» TEXTE CHOISI
Il est clair que le WCCA tient ses promesses, comme l'explique Doug Ryder (Team Principle pour l'équipe MTN-Qhubeka Pro Continental team) : "Tous nos coureurs star africains sont passés par JP." On y trouve des sprinteurs, des grimpeurs, des puncheurs et bien sûr des coureurs de Grands Tours. Des équipes de premières division, les UCI WorldTeams, ont également reconnu la qualité des 'élèves' du WCCA, avec Tsgabu Grmay qui a fait le Giro pour Lampre-Merida et Dan Craven et Natnael Berhane qui font la Vuelta avec Europcar.
L'impact de JP sur le cyclisme africain va très loin, du coaching direct à l'identification de talents, comme l'explique Andrew Smith : "JP dans son rôle de Directeur du World Cycling Centre Africa a joué un rôle dans le développement de presque tous les coureurs africains dans le peloton professionnel actuel. Cela vaut même pour Chris Froome, pour qui JP a joué un rôle important en l'envoyant au World Cycling Centre en Suisse."
Le coureur pro de l'équipe Europcar Dan Craven explique que l'impact du WCCA dépasse de loin les 10 à 12 coureurs qui visitent le WCCA chaque année : "Lorsque les coureurs rentrent chez eux, ils passent ce qu'ils ont appris au WCCA aux coureurs locaux et ainsi, chaque année, tous les nouveaux coureurs qui arrivent ont un niveau de départ plus élevé. C'est ainsi que le niveau s'élève non seulement pour quelques coureurs mais pour tout le pays. C'est certainement le cas pour l'Afrique du Sud, l'Eritrée, l'Ethiopie, la Namibie et le Rwanda." Il y a clairement toujours une différence de niveau entre l'Afrique et l'Europe, mais ces 10 dernières années cette différence devient de plus en plus petit, permettant ainsi plus de coureurs de passer des courses africaines au niveau le plus élevé en Europe. Dan Craven précise que c'était l'excellent programme de courses du WCCA qui lui a permis de montrer directement ses capacités aux équipes européennes, ce qui lui a finalement permis de décrocher un contrat pro avec Europcar.

» TRAVAIL À FAIRE
**1)** Dans le texte sur le World Cycling Centre Africa, recopiez fidèlement le passage qui s'ouvre sur les mots contenant "Il est clair" et s'achève sur "Vuelta avec Europcar.".
**2)** D'après le texte sur le World Cycling Centre Africa, avec quelle équipe Tsgabu Grmay a-t-il disputé le Giro ?
**3)** Selon le texte sur le World Cycling Centre Africa, pourquoi l'impact du WCCA dépasse-t-il les 10 à 12 coureurs qui le visitent chaque année ?

» EXTRAIT DES DONNÉES
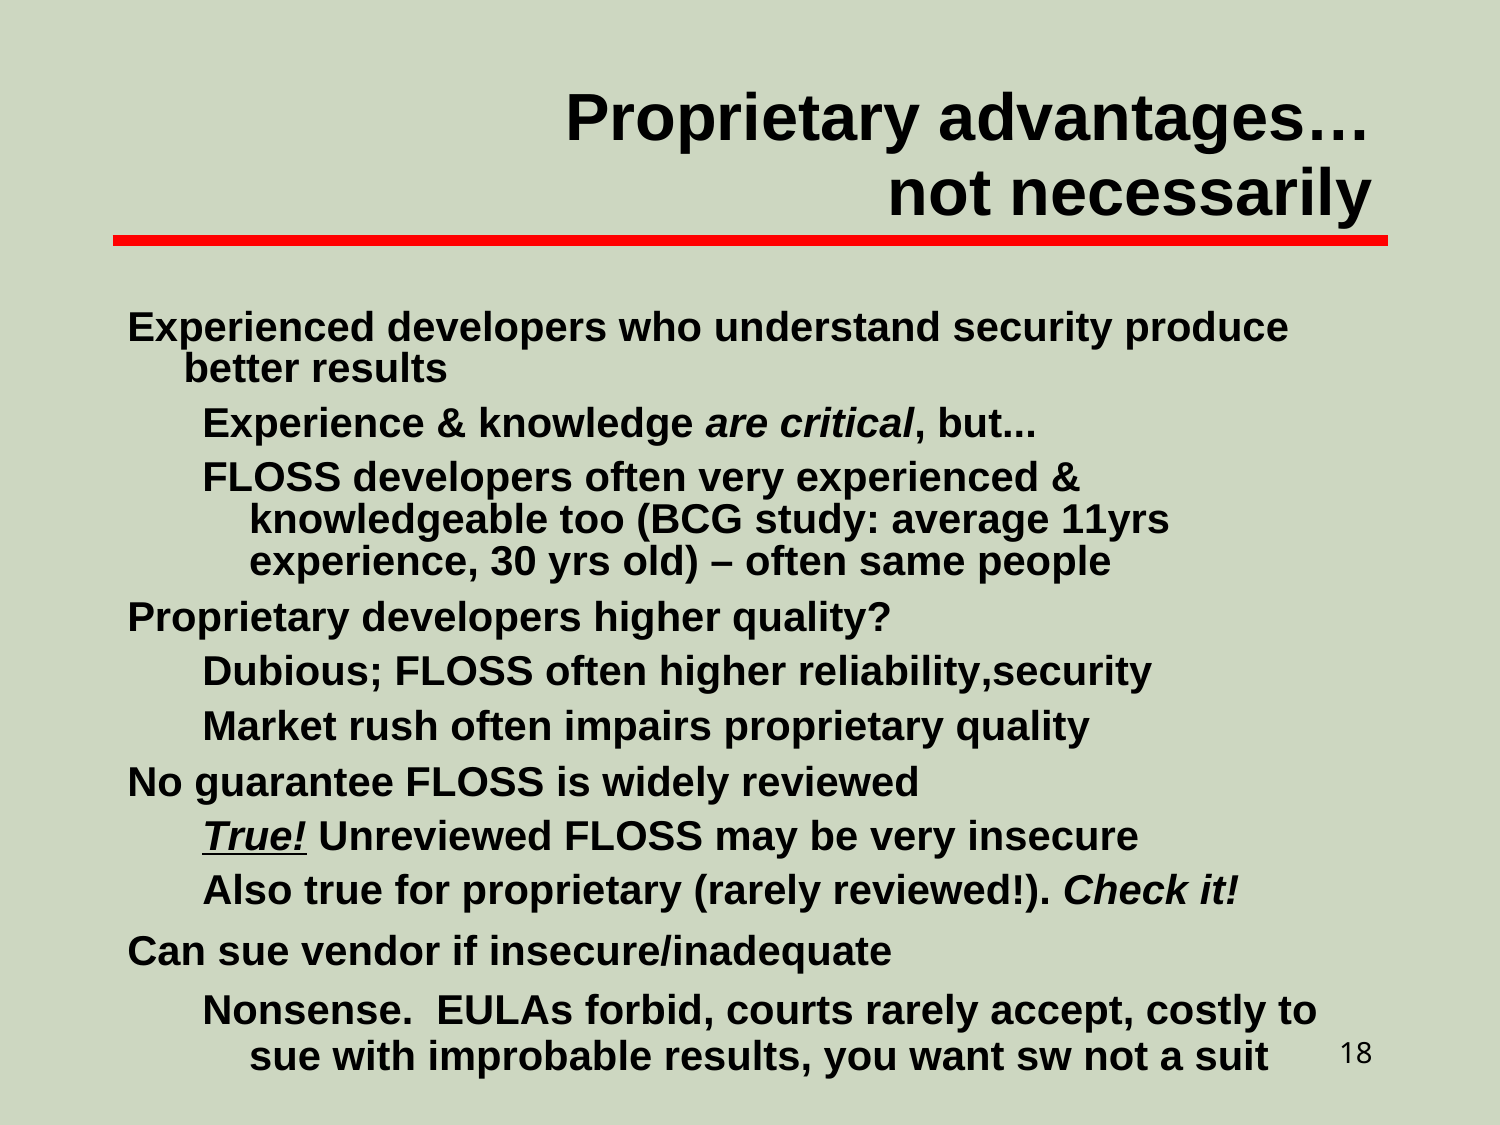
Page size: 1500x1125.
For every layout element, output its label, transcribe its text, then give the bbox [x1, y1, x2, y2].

» CORRIGÉ DES EXERCICES
**1)**
Il est clair que le WCCA tient ses promesses, comme l'explique Doug Ryder (Team Principle pour l'équipe MTN-Qhubeka Pro Continental team) : "Tous nos coureurs star africains sont passés par JP." On y trouve des sprinteurs, des grimpeurs, des puncheurs et bien sûr des coureurs de Grands Tours. Des équipes de premières division, les UCI WorldTeams, ont également reconnu la qualité des 'élèves' du WCCA, avec Tsgabu Grmay qui a fait le Giro pour Lampre-Merida et Dan Craven et Natnael Berhane qui font la Vuelta avec Europcar.

**2)** Avec l'équipe Lampre-Merida.

**3)** De retour chez eux, les coureurs transmettent aux coureurs locaux ce qu'ils ont appris au WCCA. Ainsi, chaque année, les nouveaux coureurs partent d'un niveau plus élevé, et c'est le niveau de tout le pays qui s'élève.